• _Request_:
Search the records below for the word "Создал". Pull out each line that has it.

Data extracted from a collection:
-*-
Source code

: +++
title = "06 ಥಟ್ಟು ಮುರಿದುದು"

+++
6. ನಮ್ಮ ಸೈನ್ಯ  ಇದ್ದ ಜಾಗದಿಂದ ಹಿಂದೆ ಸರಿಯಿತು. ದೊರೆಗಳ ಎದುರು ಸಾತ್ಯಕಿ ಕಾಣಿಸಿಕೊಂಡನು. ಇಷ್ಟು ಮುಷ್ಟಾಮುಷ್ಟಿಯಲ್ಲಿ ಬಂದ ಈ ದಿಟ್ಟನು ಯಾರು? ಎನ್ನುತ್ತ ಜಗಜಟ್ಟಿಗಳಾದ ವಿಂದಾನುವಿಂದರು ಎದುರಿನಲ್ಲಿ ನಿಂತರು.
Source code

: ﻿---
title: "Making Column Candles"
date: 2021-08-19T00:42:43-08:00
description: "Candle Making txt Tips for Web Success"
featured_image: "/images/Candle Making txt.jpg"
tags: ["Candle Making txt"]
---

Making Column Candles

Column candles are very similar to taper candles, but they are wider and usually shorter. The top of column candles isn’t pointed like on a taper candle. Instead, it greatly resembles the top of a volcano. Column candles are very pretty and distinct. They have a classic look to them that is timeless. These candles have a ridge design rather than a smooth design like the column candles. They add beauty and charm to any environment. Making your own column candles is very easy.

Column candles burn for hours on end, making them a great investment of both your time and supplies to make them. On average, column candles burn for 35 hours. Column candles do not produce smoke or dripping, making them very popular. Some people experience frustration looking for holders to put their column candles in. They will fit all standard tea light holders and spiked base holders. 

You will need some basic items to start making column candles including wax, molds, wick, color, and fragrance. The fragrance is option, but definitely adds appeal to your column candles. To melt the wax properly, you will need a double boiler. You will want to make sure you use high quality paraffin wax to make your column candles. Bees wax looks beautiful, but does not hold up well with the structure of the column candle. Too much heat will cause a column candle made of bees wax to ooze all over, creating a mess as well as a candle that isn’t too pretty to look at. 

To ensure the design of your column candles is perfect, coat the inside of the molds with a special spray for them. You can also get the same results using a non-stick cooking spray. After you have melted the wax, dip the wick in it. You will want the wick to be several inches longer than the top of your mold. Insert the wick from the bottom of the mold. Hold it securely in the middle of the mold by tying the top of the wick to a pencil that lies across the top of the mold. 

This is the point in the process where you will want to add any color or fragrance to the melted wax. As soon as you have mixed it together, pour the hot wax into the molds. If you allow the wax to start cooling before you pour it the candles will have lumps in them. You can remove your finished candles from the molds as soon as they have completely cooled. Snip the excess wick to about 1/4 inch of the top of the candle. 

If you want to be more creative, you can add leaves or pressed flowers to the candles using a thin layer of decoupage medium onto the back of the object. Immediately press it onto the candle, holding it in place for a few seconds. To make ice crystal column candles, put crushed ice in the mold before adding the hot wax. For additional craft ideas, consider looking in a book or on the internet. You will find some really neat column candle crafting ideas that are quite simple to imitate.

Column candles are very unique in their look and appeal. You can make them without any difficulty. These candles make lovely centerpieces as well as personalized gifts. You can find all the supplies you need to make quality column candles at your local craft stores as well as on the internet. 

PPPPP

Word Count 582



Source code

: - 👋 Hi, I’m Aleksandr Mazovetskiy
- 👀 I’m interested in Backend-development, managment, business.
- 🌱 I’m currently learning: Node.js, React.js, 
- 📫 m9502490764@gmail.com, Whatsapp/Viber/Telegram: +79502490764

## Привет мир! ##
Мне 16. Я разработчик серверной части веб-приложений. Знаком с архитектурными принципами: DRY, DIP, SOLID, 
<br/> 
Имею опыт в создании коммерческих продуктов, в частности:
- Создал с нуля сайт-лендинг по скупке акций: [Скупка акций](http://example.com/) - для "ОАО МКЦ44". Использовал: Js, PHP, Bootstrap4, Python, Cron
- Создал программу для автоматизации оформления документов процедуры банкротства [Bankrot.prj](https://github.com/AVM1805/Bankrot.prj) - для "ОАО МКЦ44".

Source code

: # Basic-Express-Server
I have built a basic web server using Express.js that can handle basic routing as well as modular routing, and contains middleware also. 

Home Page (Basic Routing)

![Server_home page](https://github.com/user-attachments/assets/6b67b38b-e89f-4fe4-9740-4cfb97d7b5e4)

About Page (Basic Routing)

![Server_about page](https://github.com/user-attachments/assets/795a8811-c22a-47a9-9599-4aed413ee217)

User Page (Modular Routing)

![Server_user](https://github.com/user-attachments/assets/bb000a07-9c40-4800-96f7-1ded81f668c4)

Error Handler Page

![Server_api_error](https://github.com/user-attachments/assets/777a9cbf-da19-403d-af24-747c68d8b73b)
-*-
• _Written response_:
- Создал с нуля сайт-лендинг по скупке акций: [Скупка акций](http://example.com/) - для "ОАО МКЦ44". Использовал: Js, PHP, Bootstrap4, Python, Cron
- Создал программу для автоматизации оформления документов процедуры банкротства [Bankrot.prj](https://github.com/AVM1805/Bankrot.prj) - для "ОАО МКЦ44".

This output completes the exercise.